Ribosomal RNA genes have become the standard molecular markers for microbial community analysis for good reasons, including universal occurrence in cellular organisms, availability of large databases, and ease of rRNA gene region amplification and analysis. As markers, however, rRNA genes have some significant limitations. The rRNA genes are often present in multiple copies, unlike most protein-coding genes. The slow rate of change in rRNA genes means that multiple species sometimes share identical 16S rRNA gene sequences, while many more species share identical sequences in the short 16S rRNA regions commonly analyzed. In addition, the genes involved in many important processes are not distributed in a phylogenetically coherent manner, potentially due to gene loss or horizontal gene transfer. While rRNA genes remain the most commonly used markers, key genes in ecologically important pathways, e.g., those involved in carbon and nitrogen cycling, can provide important insights into community composition and function not obtainable through rRNA analysis.
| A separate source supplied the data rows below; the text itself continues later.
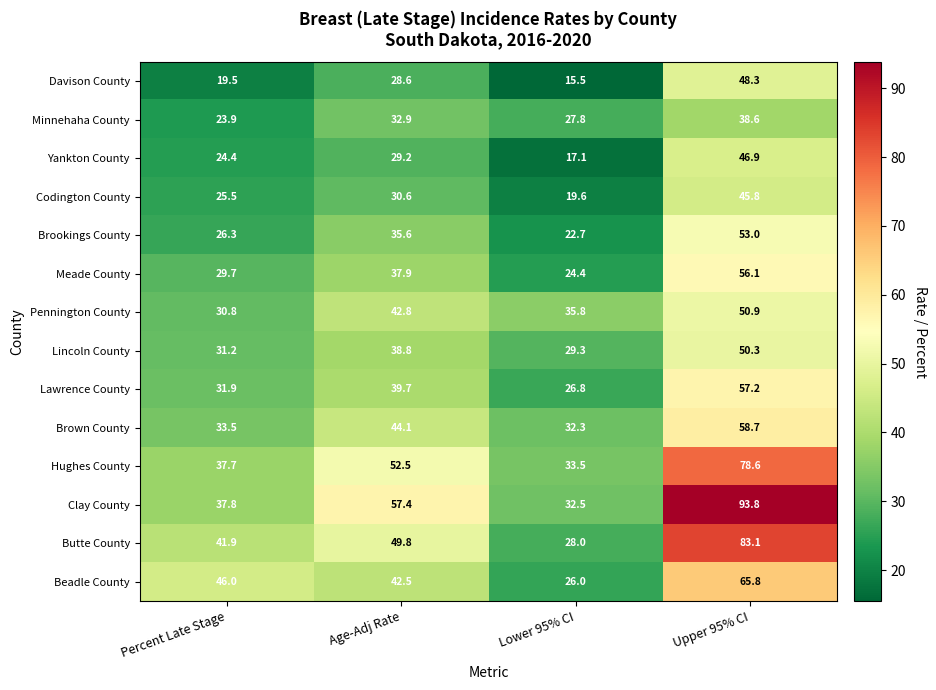

Is it true that Meade County equals 24.4 at Lower 95% CI?

True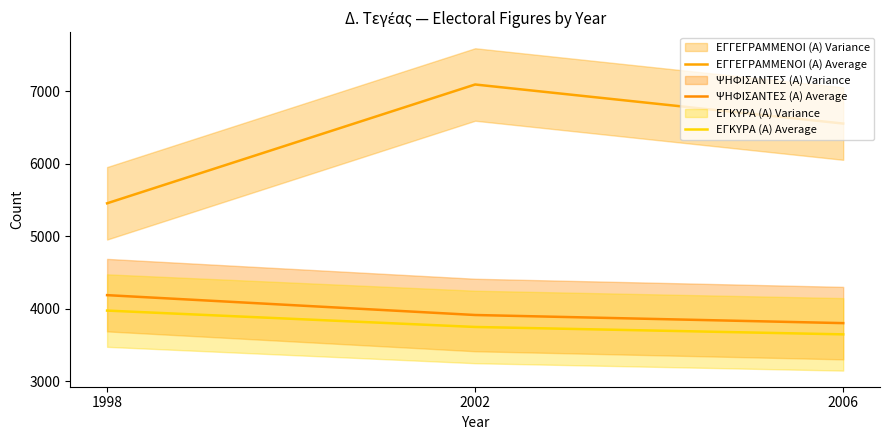

What is the average value of the ΨΗΦΙΣΑΝΤΕΣ (Α) Average series?

3966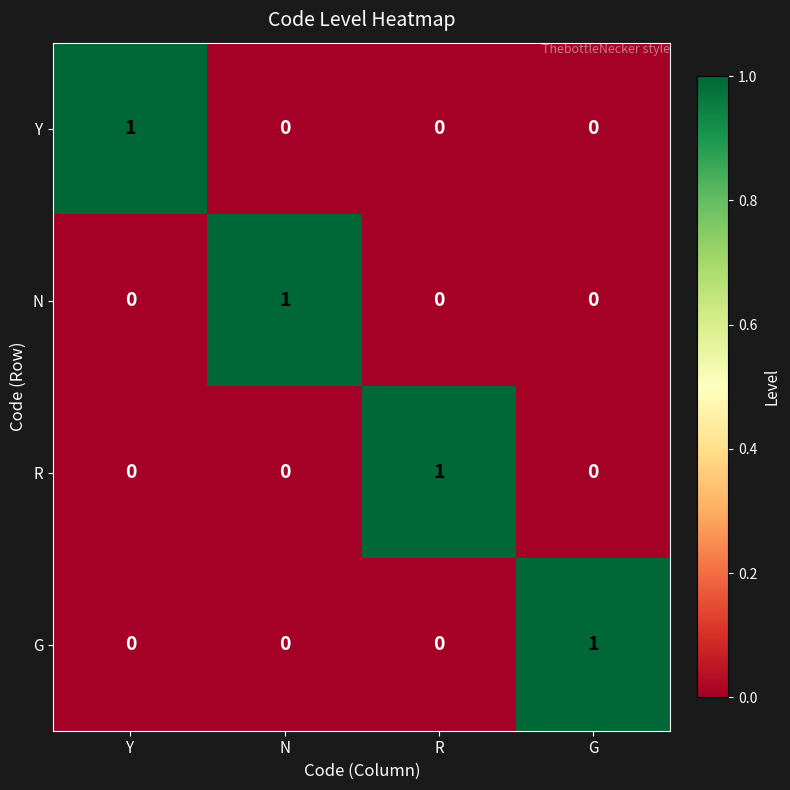

Reading right to left, what are all the values shown in this chart?

Y: 0	0	0	1
N: 0	0	1	0
R: 0	1	0	0
G: 1	0	0	0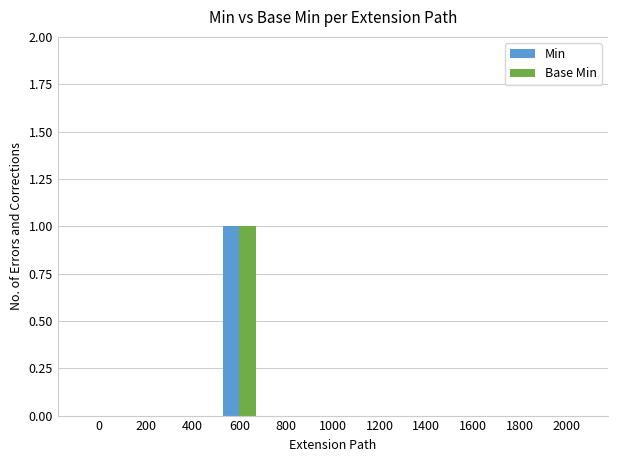

Count the Min values in the range 0 to 1.

11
However, working with ecofunctional gene data requires some tools beyond those required for rRNA analysis. To address this, our Functional Gene Pipeline and Repository (FunGene; http://fungene.cme.msu.edu/) offers databases of many common ecofunctional genes and proteins, as well as integrated tools that allow researchers to browse these collections and choose subsets for further analysis, build phylogenetic trees, test primers and probes for coverage, and download aligned sequences. Additional FunGene tools are specialized to process coding gene amplicon data. For example, FrameBot produces frameshift-corrected protein and DNA sequences from raw reads while finding the most closely related protein reference sequence. These tools can help provide better insight into microbial communities by directly studying key genes involved in important ecological processes.